Tumbling Dijs wrote on Feb 1
st, 2015 at 3:11pm:
Yes, they sure would have made more great albums IF they would have lived their lives like they did the first 10 years. I mean, living together, touring together, working for months in studios together, party together, writing songs together, doing drugs together, just being friends. They made the most fantastic serie of albums under those conditions. So yes, if they would have stayed a band, instead of a company, but we all know that's just impossible for all kinds of reasons.
This is so interesting, really, just in terms of band lifecycles generally. And certainly, this is applicable with, say, Guns n' Roses. That first record hit it so huge that they then stopped *having* to live/work/party together and then, well, we know what happened next. Maybe that's what bands should do is just *know* that it's time to break up when they no longer, out of necessity, have to live/work/party together. Maybe that's why, as Gazza said, in another thread, people who are solo artists are better able to keep "the muse" around (Dylan, Springsteen, and apparently Lucinda). It's just too hard to keep the juju going with so many people.
I like Angie's idea (hi angie!), about Keith and Mick being open with each other, that counts for something too, I suppose, but then, do we think Exile or any of the Big 4's songs are the result of emotional vulnerability between Keith and Mick? It's an interesting idea....I cannot abide Mick's lyrics anymore. They're painful. And maybe the process of songwriting is also to blame....does it happen anymore that Keith comes up with the riff/chorus/song structure and Mick fleshes it out? I think even if that's happening, Mick phones it in lyric-wise. He seriously should be hit over the head with a frying pan for subjecting people, much less us, his fans, to the crap he's writing lately. Sweet Neo-Con? WTF was that?
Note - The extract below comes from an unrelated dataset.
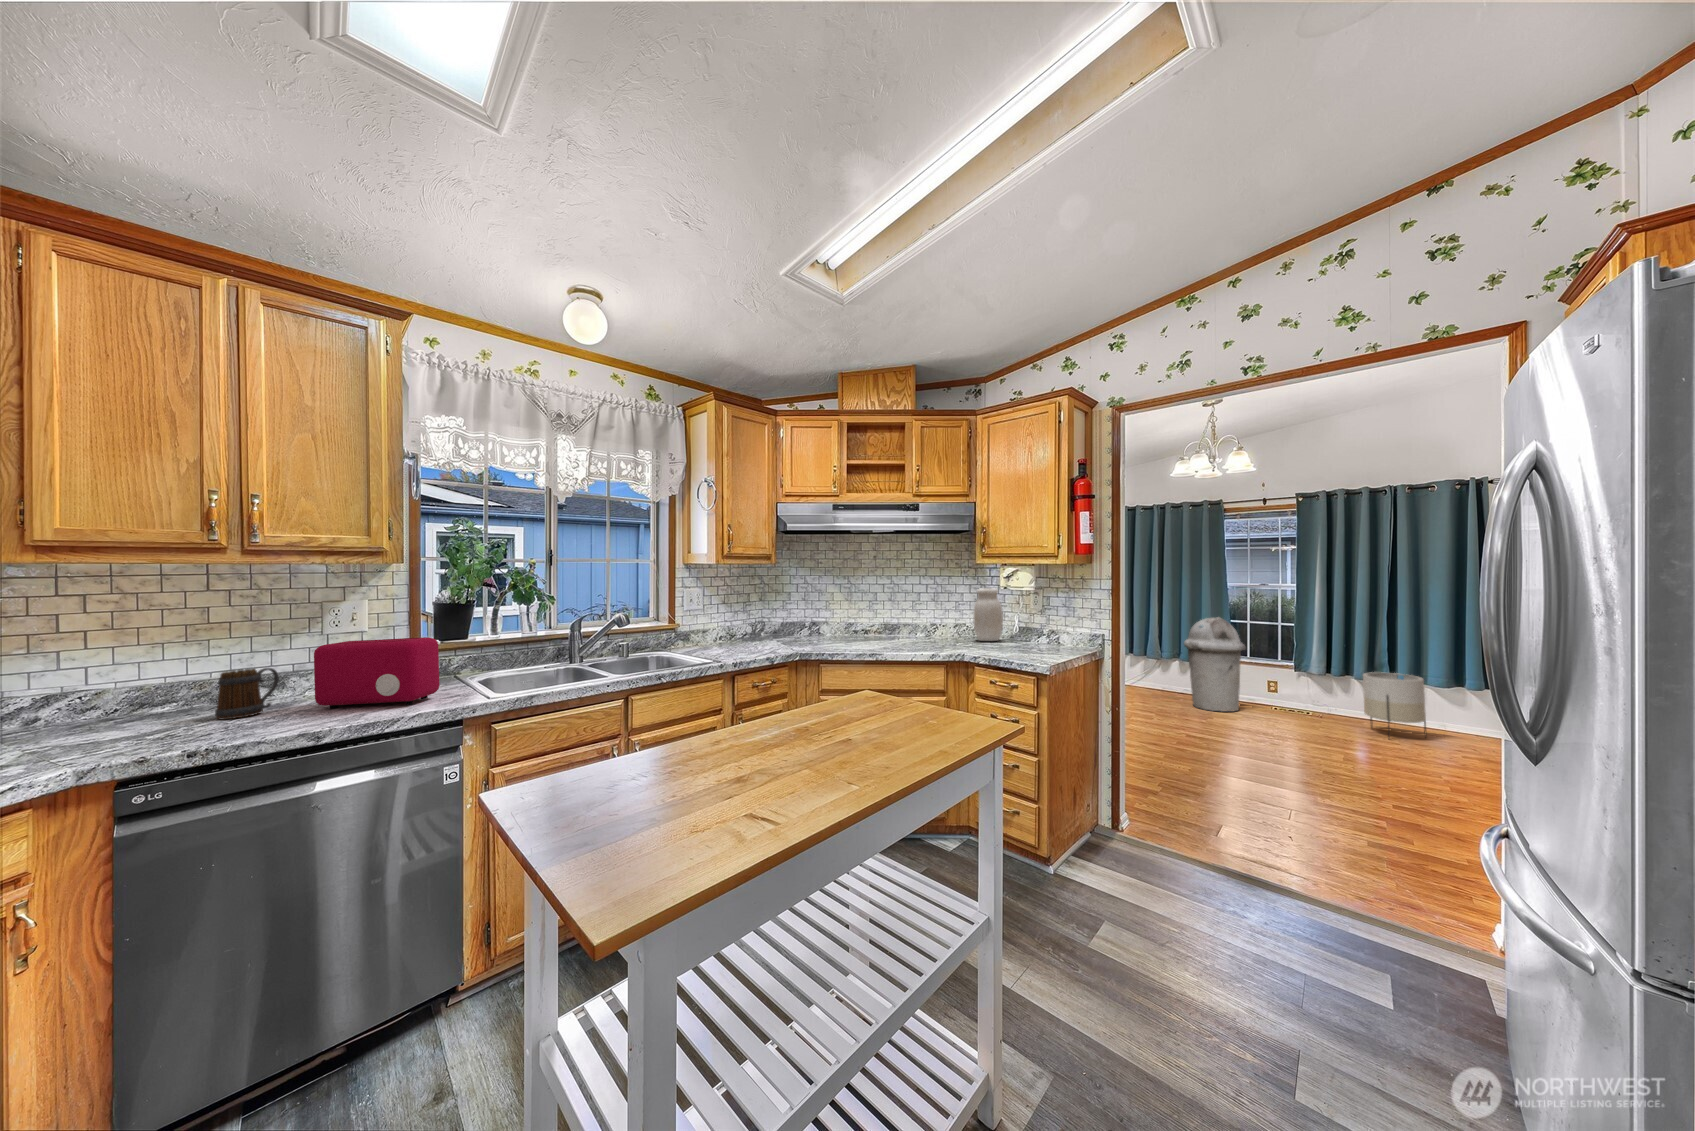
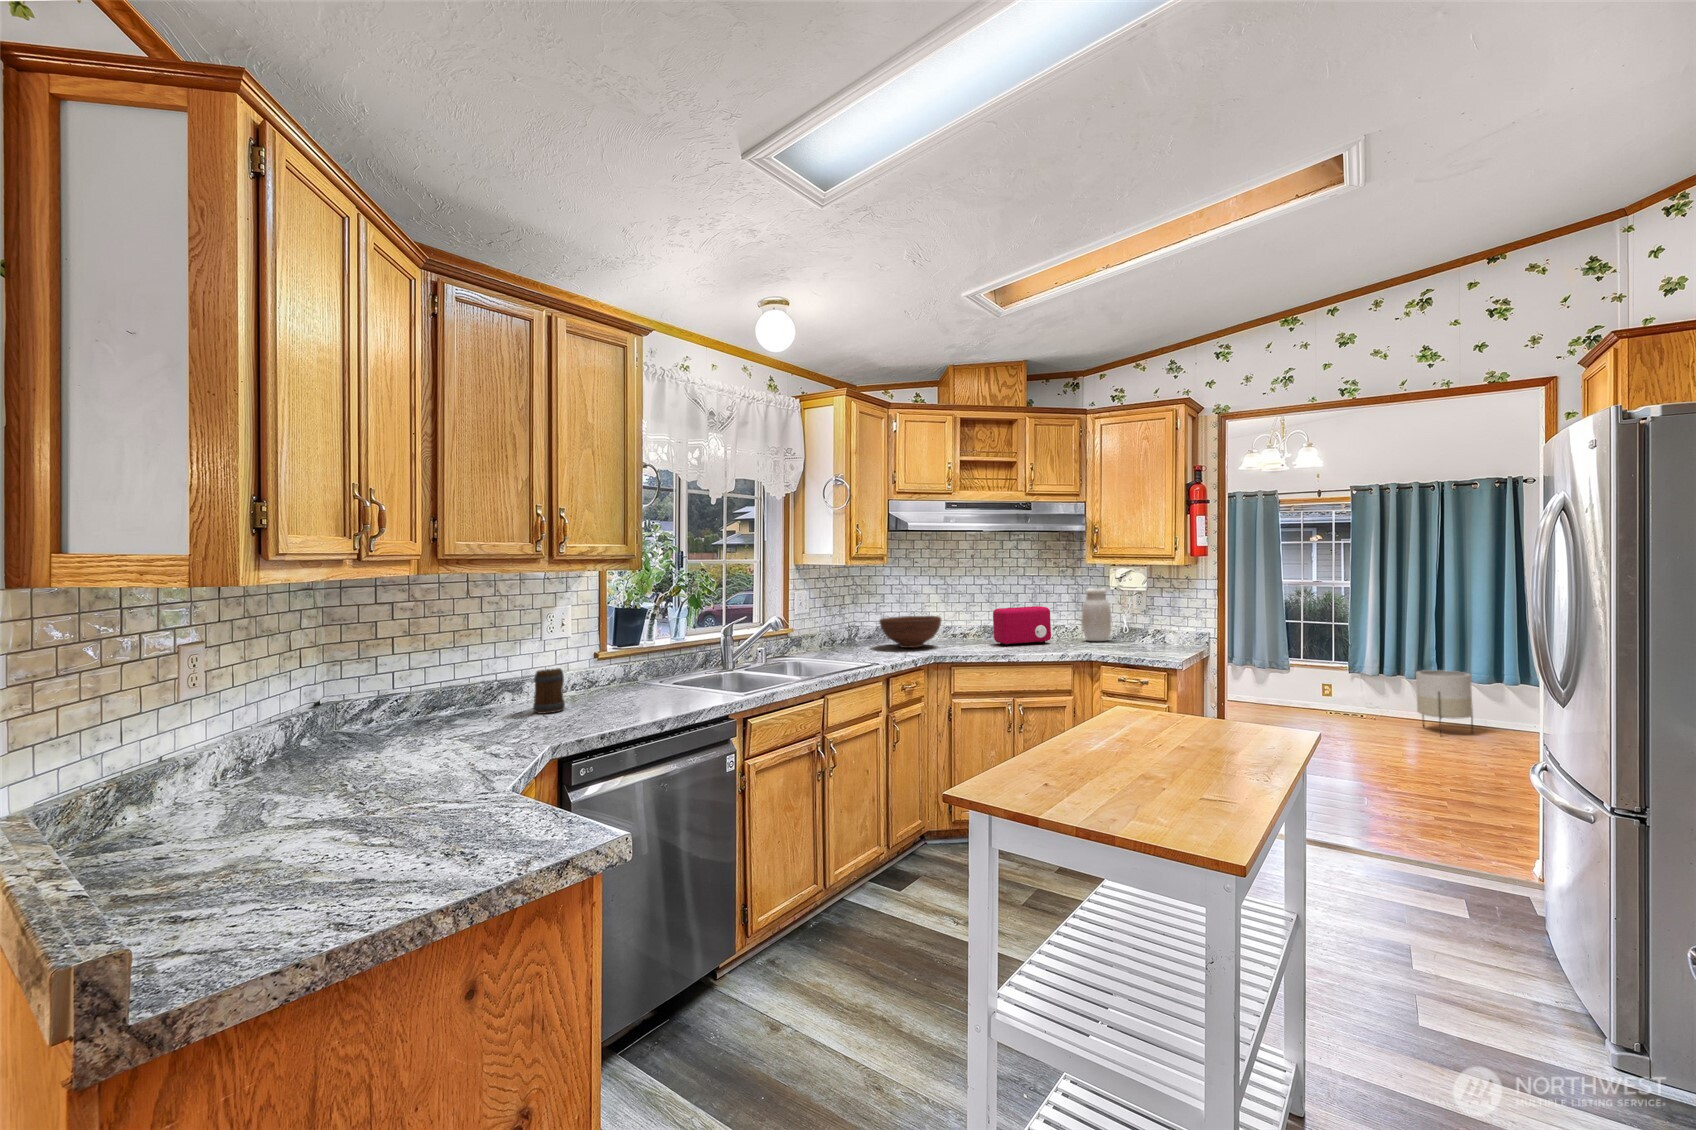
fruit bowl: none [774,612,834,643] -> present [879,616,941,648]
trash can: present [1184,617,1245,711] -> none [1239,617,1302,718]
toaster: present [314,637,440,708] -> present [993,606,1051,646]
OMG, I was working at GoPro cameras when that last song came out and the "music/entertainment" guy was in the cube next to mine and he was always muttering about being backstage at Coachella or whatever the fuck and then I guess he went to London for those November '12 shows so he was always saying "The Stones" really loudly, and when that horrible "Doom and Gloom" was released, I literally had to ask him to stop playing it so much because it was painful for me.